▶ WORK INSTRUCTIONS
From the song article below, list every musician credited with background vocals.

Single by Bonnie Raitt

from the album Luck of the Draw
- Released: January 1992
- Length: 5:04 (album version); 4:07 (single edit);
- Label: Capitol
- Songwriter: Paul Brady
- Producers: Bonnie Raitt; Don Was;

Bonnie Raitt singles chronology
| "Slow Ride" (1991) | "Not the Only One" (1992) | "Come to Me" (1992) |

Music video
- "Not the Only One" on YouTube

= Not the Only One (Bonnie Raitt song) =

"Not the Only One" is a song performed by Bonnie Raitt, written by Paul Brady and produced by Don Was from the album Luck of the Draw. The single reached No. 34 in the United States and No. 13 in Canada, topping the latter country's Adult Contemporary chart.

The musicians credited are Bonnie Raitt (vocals, background vocals), Paul Brady, David Lasley and Arnold McCuller (background vocals), Debra Dobkin (percussion), Ricky Fataar (drums), Mark Goldenberg (acoustic guitar), James ‘Hutch’ Hutchinson (bass), Benmont Tench (piano) and Richard Thompson (electric guitar).

▶ LISTED ENTRIES
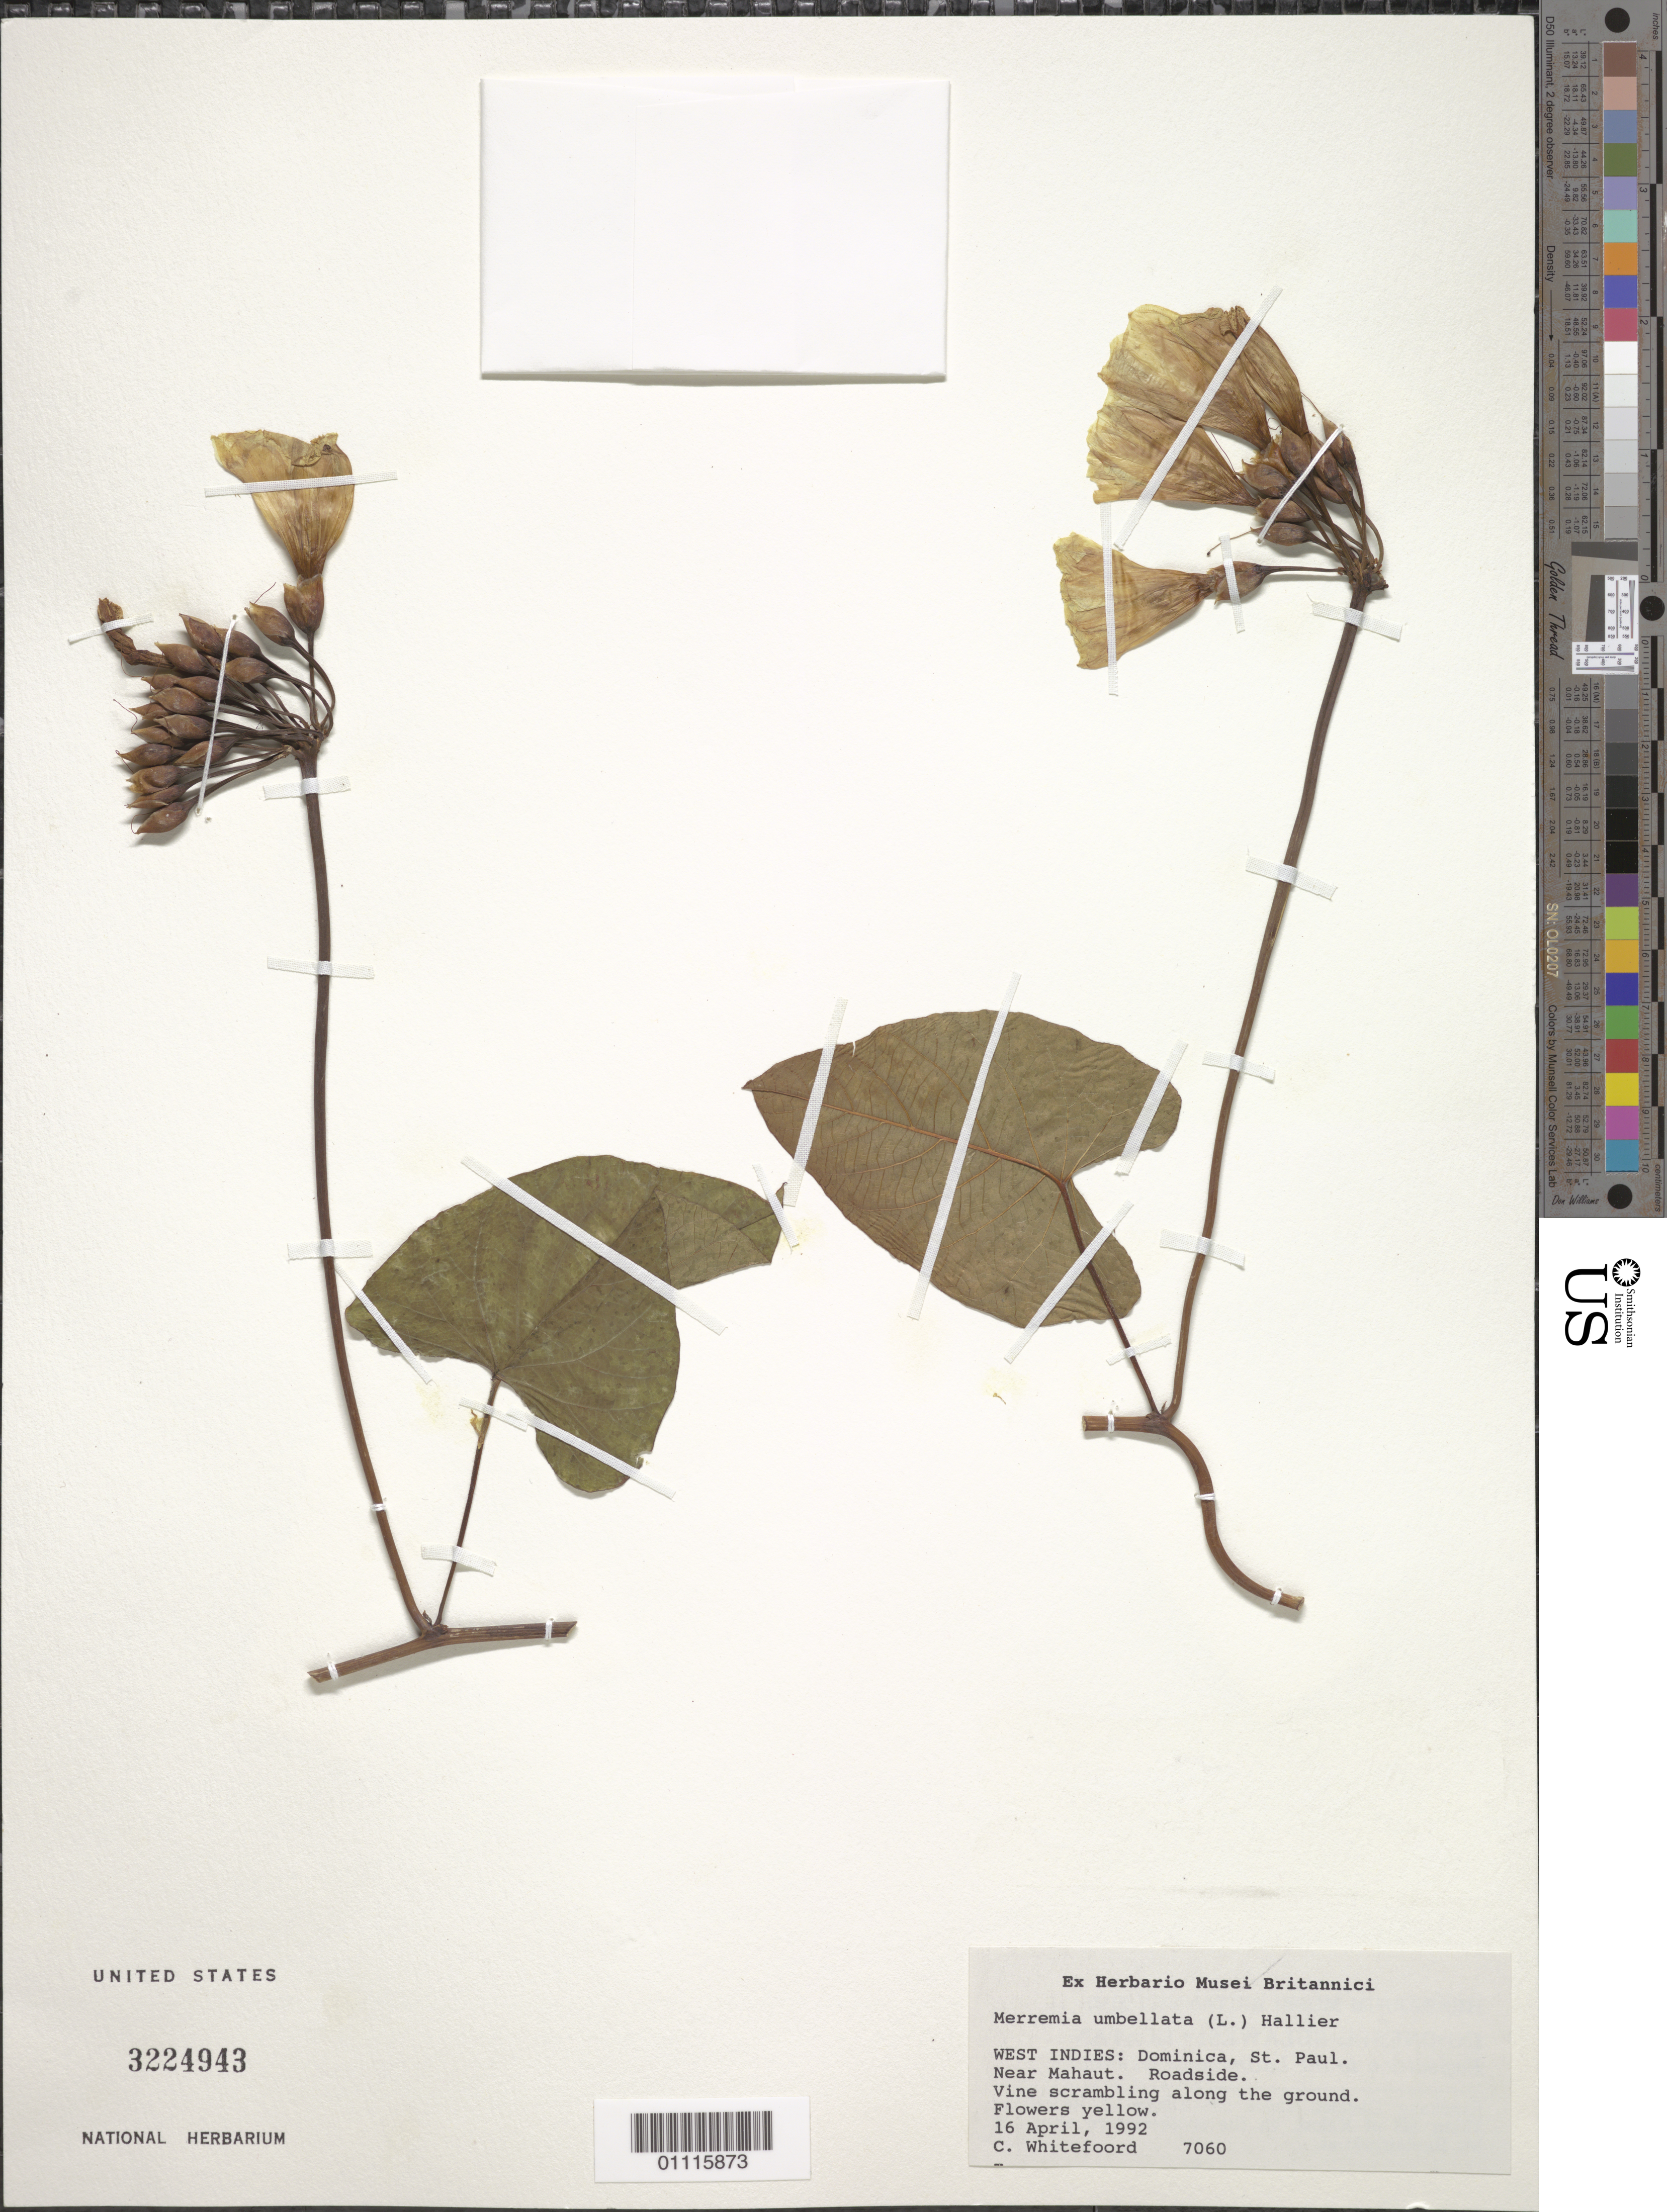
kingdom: Plantae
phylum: Tracheophyta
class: Magnoliopsida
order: Solanales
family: Convolvulaceae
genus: Camonea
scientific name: Camonea umbellata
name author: (L.) A. R. Simões & Staples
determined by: Strong, Mark T., (BOT), Smithsonian Institution - National Museum of Natural History (UNITED STATES)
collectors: C. Whitefoord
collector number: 7060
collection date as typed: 16 Apr 1992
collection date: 1992-04-16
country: Dominica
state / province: St. Paul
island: Dominica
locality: Near Mahaut. Roadside.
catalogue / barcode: US 3224943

▶ EXPECTED OUTPUT
Bonnie Raitt, Paul Brady, David Lasley, Arnold McCuller